The complete FluarQuant package is comprised of the following components:
- A high speed scanning monochromator for fluorescent excitation
- A sensitive photomultiplier tube (PMT) for fluorescence detection & quantification
- A Viewfinder device for precisely pre-selecting the exposure area for the PMT
- A high speed D/A & A/D board mounted in a Pentium Windows-based computer that controls the monochromator and accepts analog data input
- The easy-to-use FluarQuant software running under LabView
TILL Polychrome™ Monochromator Specifications
| Output Range |
Approximately 320 nm to 680 nm |
| Output Power |
10 - 15 mW at object field |
| Output Bandwidth |
15 nm typical (optional slits can reduce standard bandwidth down to 1 nm) |
| Light Homogeneity |
Uniform within 5% throughout the object field when properly adjusted for 'critical' illumination |
| Response Time |
About 1 millisecond to jump to any wavelength between 320 and 680 nm |
| Flexibility |
Coupling to practically any microscope via a 1.25mm x 1.8m solid quartz fiber (0.25na) and specially designed epi-fluorescence condensers that insure optimal light throughput |
Photomultiplier Features
- High Sensitivity
- Manual or externally programmable PMT Gain
- Automatic overexposure shutdown
- Wide Dynamic Range
- C-mount fits most camera ports
Photomultiplier Specifications
| Sensor |
Hamamatsu H5784-03 |
| Bandwidth |
DC to 20kHz |
| Spectral Response |
185 to 650 nm |
| Sensitivity (at 420nm) |
21 V/nW typical |
ViewFinder Specifications
The Viewfinder assembly provides a convenient means for selecting, viewing, and adjusting a rectangular spot of exposure for the photomultiplier tube. The unit consists of four manual adjustment knobs for adjusting the spot size, and a video camera for viewing the exposed area on a video monitor. 50% of red light and 80% of infared light reaches the CCD, while 95% of the fluorescence light reaches the fluorescence detector.

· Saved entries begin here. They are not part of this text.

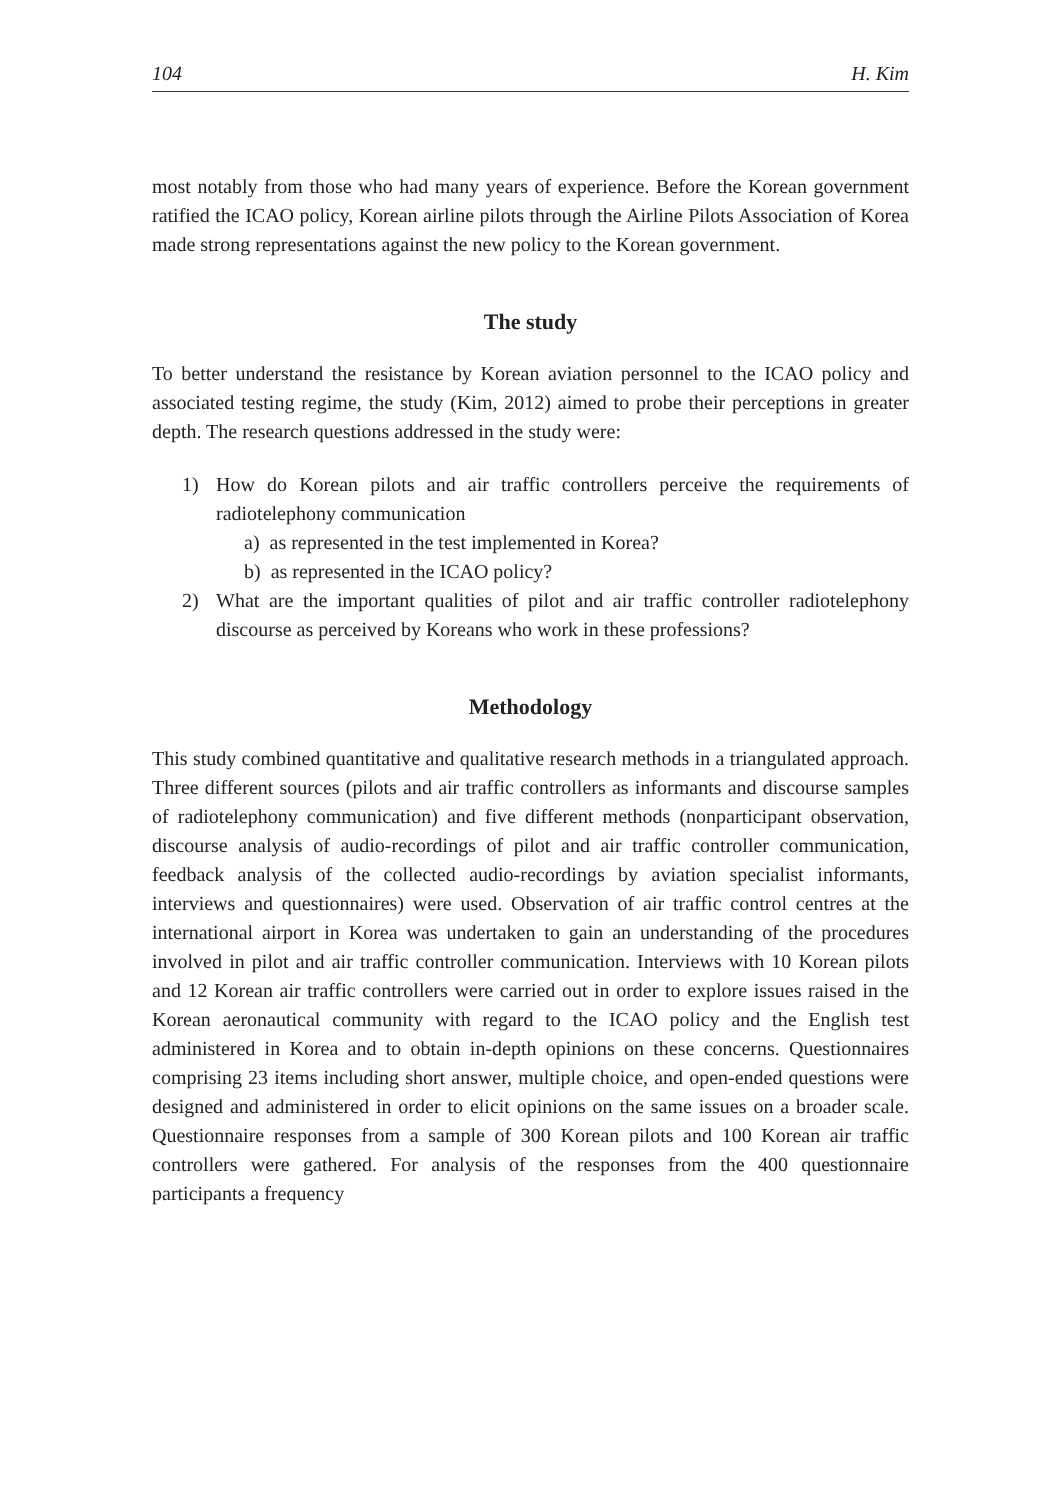104 H. Kim
most notably from those who had many years of experience. Before the Korean government ratified the ICAO policy, Korean airline pilots through the Airline Pilots Association of Korea made strong representations against the new policy to the Korean government.
The study
To better understand the resistance by Korean aviation personnel to the ICAO policy and associated testing regime, the study (Kim, 2012) aimed to probe their perceptions in greater depth. The research questions addressed in the study were:
1) How do Korean pilots and air traffic controllers perceive the requirements of radiotelephony communication
a) as represented in the test implemented in Korea?
b) as represented in the ICAO policy?
2) What are the important qualities of pilot and air traffic controller radiotelephony discourse as perceived by Koreans who work in these professions?
Methodology
This study combined quantitative and qualitative research methods in a triangulated approach. Three different sources (pilots and air traffic controllers as informants and discourse samples of radiotelephony communication) and five different methods (nonparticipant observation, discourse analysis of audio-recordings of pilot and air traffic controller communication, feedback analysis of the collected audio-recordings by aviation specialist informants, interviews and questionnaires) were used. Observation of air traffic control centres at the international airport in Korea was undertaken to gain an understanding of the procedures involved in pilot and air traffic controller communication. Interviews with 10 Korean pilots and 12 Korean air traffic controllers were carried out in order to explore issues raised in the Korean aeronautical community with regard to the ICAO policy and the English test administered in Korea and to obtain in-depth opinions on these concerns. Questionnaires comprising 23 items including short answer, multiple choice, and open-ended questions were designed and administered in order to elicit opinions on the same issues on a broader scale. Questionnaire responses from a sample of 300 Korean pilots and 100 Korean air traffic controllers were gathered. For analysis of the responses from the 400 questionnaire participants a frequency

FluarQuant Software Features / Specifications
- Acquire the analog data from the PMT at a rate of 10Khz (0.1 ms) – This is system dependent actual acquisition speeds will vary from system to system depending upon the speed and configuration of the computer being used
- Operates under any Windows software package NT, 98, or Windows 2000Ò
- Display raw data or ratios in real time
- Utilize the high speed monochromator to provide an excitation wavelength from 330 to 680 nm to work with any fluorescence probe
- Synchronize the data acquisition with electrophysiology packages or other devices via TTL pulses
- Transfer data to any software package via standard tab delimited, and Excel files
- Modules are available to control ASI’s line of precision automated stages and µ-Inspector video microscope to provide a complete system for rapidly screening micro arrays, micro wells, and any other area of fluorescence detection / quantification
Summary / Complete System Description
The complete photometric system consists of a ViewFinder for selecting the exposure area, a photomultiplier or photodiode as a detector, and an excitation source which is usually a scanning monochromator unit. A separate control unit is provided to house the control cards for the detector(s). The detector assembly provides an analog output 0-10 vdc to quantify the emission intensity, while a TILL Polychrome™ monochromator requires ±10 vdc to select the excitation wavelengths. These simple analog controls allow the system to be controlled by virtually any software package. This includes HEKA's Pulse program to provide simultaneous patch clamp recording and photon detection. An uncaging flash can also be easily added to the system as well as a number of other options such as programmable D/A-A/D devices which make the ASI and TILL Photonics photometric systems truly versatile tools for research.